Interest rates are at record lows and stock markets are volatile. Safety has become a top priority but many of the so-called "safe" investments are nothing more than expensive gimmicks.

I spent two mornings recently doing radio interviews about my new book with CBC morning shows across Canada. By the time the marathon was over, I had talked to 19 stations from St. John’s to Whitehorse and just about everywhere in between.

One of the questions I was repeatedly asked related to a chapter in the book titled: “There is no safe place for your money”. The hosts wanted to know exactly what I meant by that.

The short answer is that it means just what it says. There is almost nowhere that you can put your money today with complete confidence that you will get the entire principal back and earn a high enough investment return to make a profit after taxes and inflation are taken into account.

Some people are under the illusion that just protecting their capital is safety enough. It’s not. Even with inflation running at a relative modest annualized rate of 2.3 per cent (December figure), every $1,000 in cash that you tuck into a safety deposit box will only buy $893 worth of goods and services at the end of five years. After 10 years, your purchasing power is down to $797. There’s nothing safe about that.

In years past, you could sock your money away in a five-year GIC which might pay you anywhere from 4 per cent to 8 per cent and on occasion even more. We have not seen anything close to 8 per cent in the past decade but major banks were paying more than 4 per cent for five-year terms in the spring of 2002 and about 3.5 per cent in the summer of 2007. Now the best you can get from the giants of Bay Street is 1.85 per cent. Smaller financial institutions, notably some Manitoba-based credit unions, are offering five-year rates in the 3 per cent to 3.5 per cent range but they only have a tiny share of the GIC market and very few people even know about them.

Let me reiterate a point I have made many times before: risk-free investments do not exist. There are many securities that are low risk but if you’re looking for zero risk, forget it.

That hasn’t stopped financial engineers from devising products that appear to be risk-free while holding out the potential of above-average returns.

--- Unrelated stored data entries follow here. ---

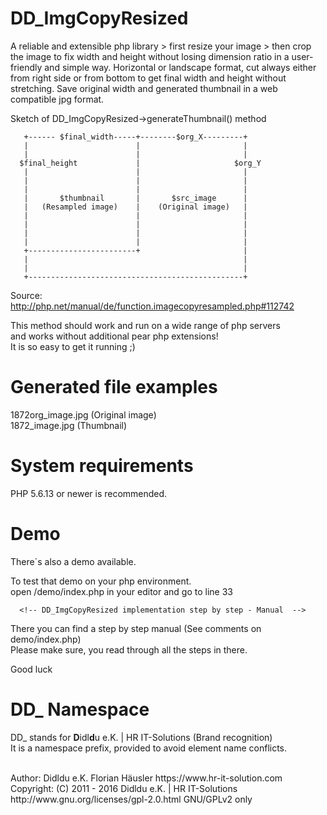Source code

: # DD_ImgCopyResized
A reliable and extensible php library > first resize your image > then crop the image to fix width and height without losing dimension ratio in a user-friendly and simple way.
Horizontal or landscape format, cut always either from right side or from bottom to get final width and height without stretching.
Save original width and generated thumbnail in a web compatible jpg format.


Sketch of DD_ImgCopyResized->generateThumbnail() method

       +------ $final_width-----+--------$org_X---------+
       |                        |                       |
       |                        |                       |
      $final_height             |                     $org_Y
       |                        |                       |
       |                        |                       |
       |                        |                       |
       |       $thumbnail       |       $src_image      |
       |   (Resampled image)    |    (Original image)   |
       |                        |                       |
       |                        |                       |
       |                        |                       |
       |                        |                       |
       +------------------------+                       |
       |                                                |
       |                                                |
       +------------------------------------------------+

Source: http://php.net/manual/de/function.imagecopyresampled.php#112742

This method should work and run on a wide range of php servers                              <br>
and works without additional pear php extensions!                                           <br>
It is so easy to get it running ;)

# Generated file examples
1872org_image.jpg (Original image)                                                          <br>
1872_image.jpg (Thumbnail)

# System requirements
PHP 5.6.13 or newer is recommended.

# Demo
There´s also a demo available.

To test that demo on your php environment.                                                   <br>
open /demo/index.php in your editor and go to line 33

      <!-- DD_ImgCopyResized implementation step by step - Manual  -->

There you can find a step by step manual (See comments on demo/index.php)                   <br>
Please make sure, you read through all the steps in there.

Good luck

# DD_ Namespace
DD_ stands for  **D**idl**d**u e.K. | HR IT-Solutions (Brand recognition)                   <br>
It is a namespace prefix, provided to avoid element name conflicts.

<br>
Author: Didldu e.K. Florian Häusler https://www.hr-it-solution.com                          <br>
Copyright: (C) 2011 - 2016 Didldu e.K. | HR IT-Solutions                                    <br>
http://www.gnu.org/licenses/gpl-2.0.html GNU/GPLv2 only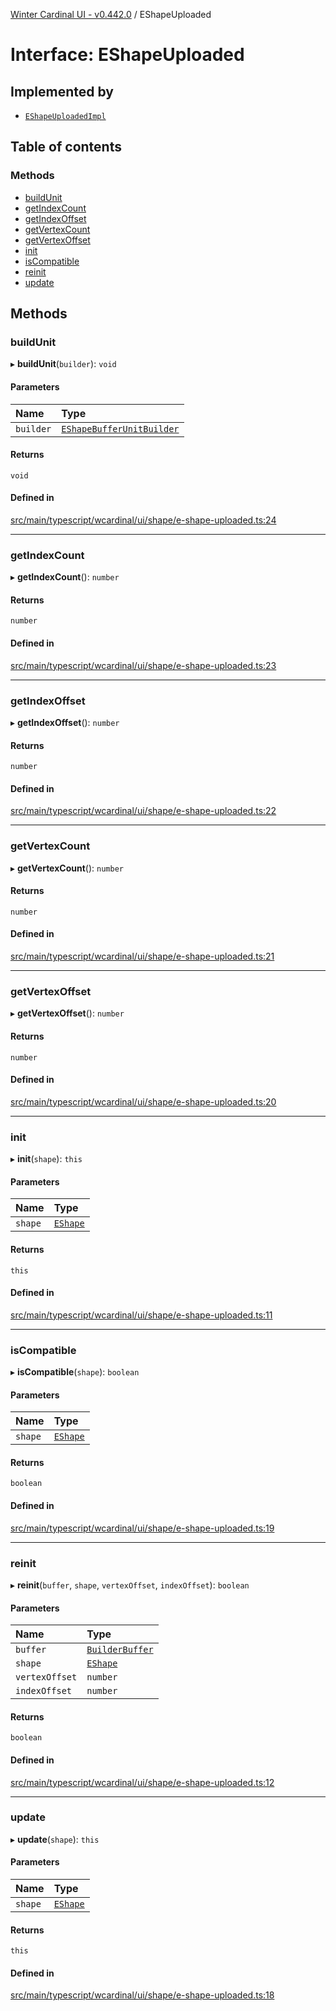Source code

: [Winter Cardinal UI - v0.442.0](../index.md) / EShapeUploaded

# Interface: EShapeUploaded

## Implemented by

- [`EShapeUploadedImpl`](../classes/EShapeUploadedImpl.md)

## Table of contents

### Methods

- [buildUnit](EShapeUploaded.md#buildunit)
- [getIndexCount](EShapeUploaded.md#getindexcount)
- [getIndexOffset](EShapeUploaded.md#getindexoffset)
- [getVertexCount](EShapeUploaded.md#getvertexcount)
- [getVertexOffset](EShapeUploaded.md#getvertexoffset)
- [init](EShapeUploaded.md#init)
- [isCompatible](EShapeUploaded.md#iscompatible)
- [reinit](EShapeUploaded.md#reinit)
- [update](EShapeUploaded.md#update)

## Methods

### buildUnit

▸ **buildUnit**(`builder`): `void`

#### Parameters

| Name | Type |
| :------ | :------ |
| `builder` | [`EShapeBufferUnitBuilder`](../classes/EShapeBufferUnitBuilder.md) |

#### Returns

`void`

#### Defined in

[src/main/typescript/wcardinal/ui/shape/e-shape-uploaded.ts:24](https://github.com/winter-cardinal/winter-cardinal-ui/blob/v0.442.0/src/main/typescript/wcardinal/ui/shape/e-shape-uploaded.ts#L24)

___

### getIndexCount

▸ **getIndexCount**(): `number`

#### Returns

`number`

#### Defined in

[src/main/typescript/wcardinal/ui/shape/e-shape-uploaded.ts:23](https://github.com/winter-cardinal/winter-cardinal-ui/blob/v0.442.0/src/main/typescript/wcardinal/ui/shape/e-shape-uploaded.ts#L23)

___

### getIndexOffset

▸ **getIndexOffset**(): `number`

#### Returns

`number`

#### Defined in

[src/main/typescript/wcardinal/ui/shape/e-shape-uploaded.ts:22](https://github.com/winter-cardinal/winter-cardinal-ui/blob/v0.442.0/src/main/typescript/wcardinal/ui/shape/e-shape-uploaded.ts#L22)

___

### getVertexCount

▸ **getVertexCount**(): `number`

#### Returns

`number`

#### Defined in

[src/main/typescript/wcardinal/ui/shape/e-shape-uploaded.ts:21](https://github.com/winter-cardinal/winter-cardinal-ui/blob/v0.442.0/src/main/typescript/wcardinal/ui/shape/e-shape-uploaded.ts#L21)

___

### getVertexOffset

▸ **getVertexOffset**(): `number`

#### Returns

`number`

#### Defined in

[src/main/typescript/wcardinal/ui/shape/e-shape-uploaded.ts:20](https://github.com/winter-cardinal/winter-cardinal-ui/blob/v0.442.0/src/main/typescript/wcardinal/ui/shape/e-shape-uploaded.ts#L20)

___

### init

▸ **init**(`shape`): `this`

#### Parameters

| Name | Type |
| :------ | :------ |
| `shape` | [`EShape`](EShape.md) |

#### Returns

`this`

#### Defined in

[src/main/typescript/wcardinal/ui/shape/e-shape-uploaded.ts:11](https://github.com/winter-cardinal/winter-cardinal-ui/blob/v0.442.0/src/main/typescript/wcardinal/ui/shape/e-shape-uploaded.ts#L11)

___

### isCompatible

▸ **isCompatible**(`shape`): `boolean`

#### Parameters

| Name | Type |
| :------ | :------ |
| `shape` | [`EShape`](EShape.md) |

#### Returns

`boolean`

#### Defined in

[src/main/typescript/wcardinal/ui/shape/e-shape-uploaded.ts:19](https://github.com/winter-cardinal/winter-cardinal-ui/blob/v0.442.0/src/main/typescript/wcardinal/ui/shape/e-shape-uploaded.ts#L19)

___

### reinit

▸ **reinit**(`buffer`, `shape`, `vertexOffset`, `indexOffset`): `boolean`

#### Parameters

| Name | Type |
| :------ | :------ |
| `buffer` | [`BuilderBuffer`](BuilderBuffer.md) |
| `shape` | [`EShape`](EShape.md) |
| `vertexOffset` | `number` |
| `indexOffset` | `number` |

#### Returns

`boolean`

#### Defined in

[src/main/typescript/wcardinal/ui/shape/e-shape-uploaded.ts:12](https://github.com/winter-cardinal/winter-cardinal-ui/blob/v0.442.0/src/main/typescript/wcardinal/ui/shape/e-shape-uploaded.ts#L12)

___

### update

▸ **update**(`shape`): `this`

#### Parameters

| Name | Type |
| :------ | :------ |
| `shape` | [`EShape`](EShape.md) |

#### Returns

`this`

#### Defined in

[src/main/typescript/wcardinal/ui/shape/e-shape-uploaded.ts:18](https://github.com/winter-cardinal/winter-cardinal-ui/blob/v0.442.0/src/main/typescript/wcardinal/ui/shape/e-shape-uploaded.ts#L18)
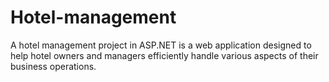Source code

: # Hotel-management
A hotel management project in ASP.NET is a web application designed to help hotel owners and managers efficiently handle various aspects of their business operations.
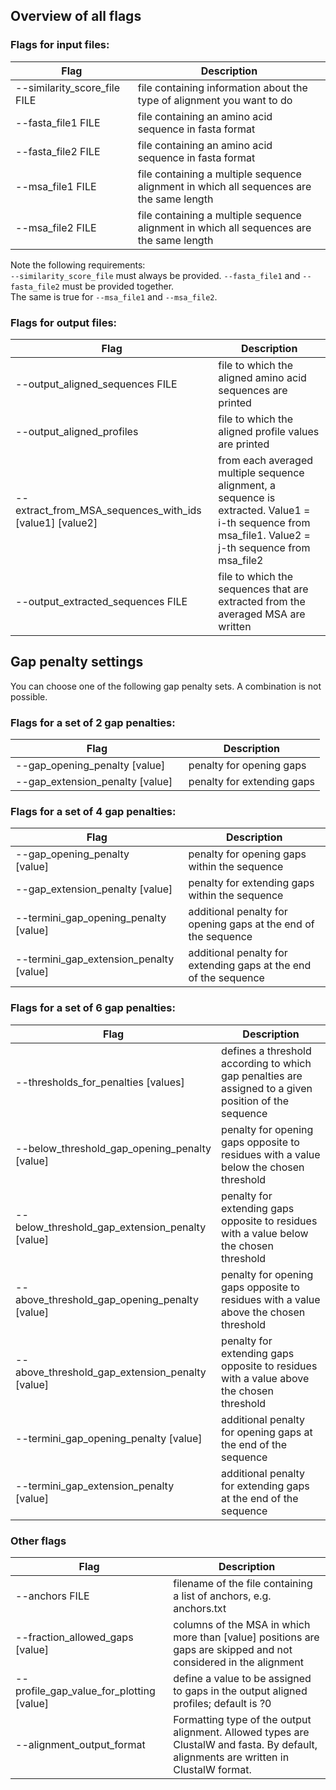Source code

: ## Overview of all flags

### Flags for input files:

  Flag                                   | Description
  -------------------------------------- | ------------------------------------------------------------------------------------------
  --similarity_score_file FILE           | file containing information about the type of alignment you want to do
  --fasta_file1 FILE                     | file containing an amino acid sequence in fasta format
  --fasta_file2 FILE                     | file containing an amino acid sequence in fasta format
  --msa_file1 FILE                       | file containing a multiple sequence alignment in which all sequences are the same length
  --msa_file2 FILE                       | file containing a multiple sequence alignment in which all sequences are the same length

Note the following requirements:  
  `--similarity_score_file` must always be provided. 
  `--fasta_file1` and `--fasta_file2` must be provided together.  
  The same is true for `--msa_file1` and `--msa_file2`.


### Flags for output files:

Flag                               | Description
-----------------------------------| -----------------------------------
 --output_aligned_sequences FILE   | file to which the aligned amino acid sequences are printed
 --output_aligned_profiles         | file to which the aligned profile values are printed     
 --extract_from_MSA_sequences_with_ids  \[value1\] \[value2\]    | from each averaged multiple sequence alignment, a sequence is extracted. Value1 = i-th sequence from msa_file1. Value2 = j-th sequence from msa_file2
 --output_extracted_sequences FILE  | file to which the sequences that are extracted from the averaged MSA are written


## Gap penalty settings

You can choose one of the following gap penalty sets. A combination is not possible.

### Flags for a set of 2 gap penalties:

  Flag                                            | Description
  ----------------------------------------------- | ----------------------------
  --gap_opening_penalty \[value\]                 | penalty for opening gaps
  --gap_extension_penalty \[value\]               | penalty for extending gaps


### Flags for a set of 4 gap penalties:

  Flag                               | Description
  ----------------------------------------------- | -----------------------------------------------------------------
  --gap_opening_penalty \[value\]                 |  penalty for opening gaps within the sequence
  --gap_extension_penalty \[value\]               |  penalty for extending gaps within the sequence
  --termini_gap_opening_penalty \[value\]         |  additional penalty for opening gaps at the end of the sequence
  --termini_gap_extension_penalty \[value\]       |  additional penalty for extending gaps at the end of the sequence

### Flags for a set of 6 gap penalties:

  Flag                               | Description
  ------------------------------------------------- | -------------------------------------------------------------------------------------------------------
  --thresholds_for_penalties \[values\]             |  defines a threshold according to which gap penalties are assigned to a given position of the sequence
  --below_threshold_gap_opening_penalty \[value\]   |  penalty for opening gaps opposite to residues with a value below the chosen threshold
  --below_threshold_gap_extension_penalty \[value\] |  penalty for extending gaps opposite to residues with a value below the chosen threshold
  --above_threshold_gap_opening_penalty  \[value\]  |  penalty for opening gaps opposite to residues with a value above the chosen threshold
  --above_threshold_gap_extension_penalty \[value\] |  penalty for extending gaps opposite to residues with a value above the chosen threshold
  --termini_gap_opening_penalty \[value\]           |  additional penalty for opening gaps at the end of the sequence
  --termini_gap_extension_penalty \[value\]         |  additional penalty for extending gaps at the end of the sequence


### Other flags

  Flag                               | Description
  -------------------------- | -----------
  --anchors FILE             | filename of the file containing a list of anchors, e.g. anchors.txt
  --fraction_allowed_gaps \[value\]           | columns of the MSA in which more than \[value\] positions are gaps are skipped and not considered in the alignment
  --profile_gap_value_for_plotting \[value\]  | define a value to be assigned to gaps in the output aligned profiles; default is ?0
  --alignment_output_format                   | Formatting type of the output alignment. Allowed types are ClustalW and fasta. By default, alignments are written in ClustalW format.
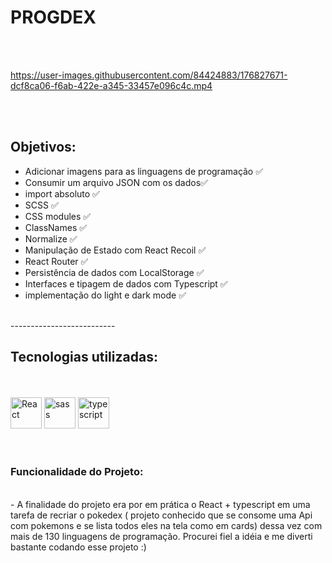 # PROGDEX

<br><br>

https://user-images.githubusercontent.com/84424883/176827671-dcf8ca06-f6ab-422e-a345-33457e096c4c.mp4

<br><br>

## Objetivos: 

- Adicionar imagens para as linguagens de programação ✅
- Consumir um arquivo JSON com os dados✅
- import absoluto ✅
-  SCSS ✅
- CSS modules ✅
- ClassNames ✅
- Normalize ✅
- Manipulação de Estado com React Recoil ✅
- React Router ✅
- Persistência de dados com LocalStorage ✅
- Interfaces e tipagem de dados com Typescript ✅
- implementação do light e dark mode ✅
<br>
--------------------------
<br>
<h2>Tecnologias utilizadas:</h2>
<br><br>
<div style="display=inline-block">
  <img src="https://cdn.jsdelivr.net/gh/devicons/devicon/icons/react/react-original-wordmark.svg" alt="React" width="50px" height="50px" >
  <img src="https://cdn.iconscout.com/icon/free/png-64/sass-2752078-2284895.png" alt="sass" width:"50px" height="50px"/>
  <img src="https://cdn.iconscout.com/icon/free/png-64/typescript-1174965.png" alt="typescript" width="50px" height="50px" >  
 </div>
<br><br>

### Funcionalidade do Projeto:
<br>
- A finalidade do projeto era por em prática o React + typescript em uma tarefa de recriar o pokedex ( projeto conhecido que se consome uma Api com pokemons e se lista todos eles na tela como em cards) dessa vez com mais de 130 linguagens de programação. Procurei fiel a idéia e me diverti bastante codando esse projeto :)
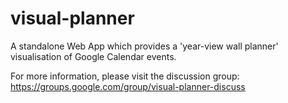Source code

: # visual-planner
A standalone Web App which provides a 'year-view wall planner' visualisation of Google Calendar events.

For more information, please visit the discussion group: https://groups.google.com/group/visual-planner-discuss
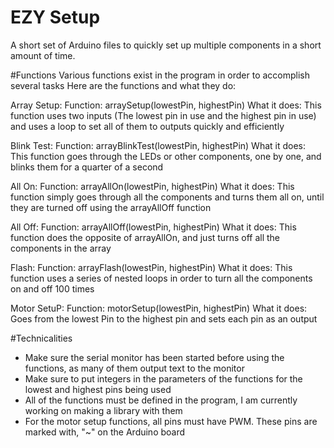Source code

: # EZY Setup  
A short set of Arduino files to quickly set up multiple components in a short amount of time.

#Functions
Various functions exist in the program in order to accomplish several tasks
Here are the functions and what they do:

Array Setup:
Function: arraySetup(lowestPin, highestPin)
What it does: This function uses two inputs (The lowest pin in use and the highest pin in use) and uses a loop to set all of them to outputs quickly and efficiently
  
Blink Test:
Function: arrayBlinkTest(lowestPin, highestPin)
What it does: This function goes through the LEDs or other components, one by one, and blinks them for a quarter of a second
  
All On:
Function: arrayAllOn(lowestPin, highestPin)
What it does: This function simply goes through all the components and turns them all on, until they are turned off using the arrayAllOff function 
  
All Off:
Function: arrayAllOff(lowestPin, highestPin)
What it does: This function does the opposite of arrayAllOn, and just turns off all the components in the array
  
Flash:
Function: arrayFlash(lowestPin, highestPin)
What it does: This function uses a series of nested loops in order to turn all the components on and off 100 times

Motor SetuP:
Function: motorSetup(lowestPin, highestPin)
What it does: Goes from the lowest Pin to the highest pin and sets each pin as an output

#Technicalities 
- Make sure the serial monitor has been started before using the functions, as many of them output text to the monitor
- Make sure to put integers in the parameters of the functions for the lowest and highest pins being used
- All of the functions must be defined in the program, I am currently working on making a library with them 
- For the motor setup functions, all pins must have PWM. These pins are marked with, "~" on the Arduino board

Since they usually offer high commissions, retailers from banks to brokers have welcomed them. These are not fly-by-night con artists. Even some of our largest financial institutions have found that peddling the illusion of safety works, especially in the wake of two stock market crashes already in this young century.

I look at these securities as “dream-busters”. They are designed to create the illusion that investors can earn high profits without putting anything at risk.